Two hundred and twenty-five years ago, the sounds of beating drums and marching soldiers echoed around the beach at Goodwick, as the Pembroke Yeomanry accepted the surrender of the French army who had attempted to invade Great Britain two days earlier by landing troops on nearby Carreg Wastad.

Saturday, June 25, will see a celebration to mark what is one of the most significant events in local and national history when the present-day Pembroke Yeomanry, complete with drums, will parade along the Parrog, Goodwick.

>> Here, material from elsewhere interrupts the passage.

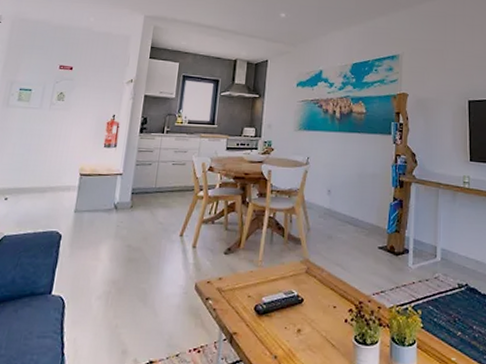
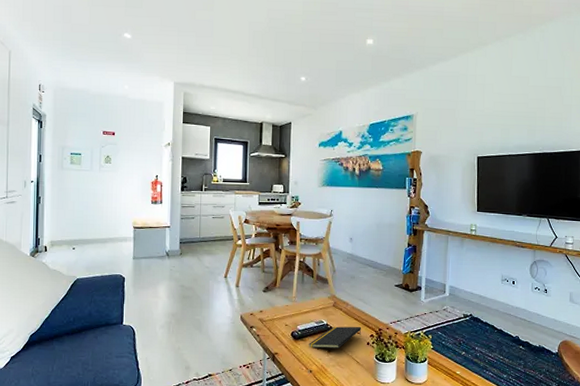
notepad: none [275,298,339,327] -> present [309,326,362,348]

They will be accompanied by over 100 local children in period costume as well as local heroine, Jemima Nicholas, service veterans, sea cadets and sea scouts.

The Queen’s Lord Lieutenant of Dyfed, Sara Edwards, will inspect and take the salute as this memorable event is commemorated.

The event will also include local artisans selling their wares, musical moments from Pembrokeshire Welsh Learners Choir, ukulele workshops, clog dancing workshops and face painting.


The event will begin at 10.30 with a welcome from Julie Coggins, chair of the Fishguard Invasion Centre Trust, followed by a brief history of the Yeomanry.

After a five-minute Drum Head Service, where the altar is created from a stack of drums covered by the colours of the regiment, all participants will line up to march along the Parrog. Once the parade is completed, the remaining activities will begin.

The day’s celebrations, organised by Fishguard Invasion Centre Trust, have been supported financially by Fishguard Town Council.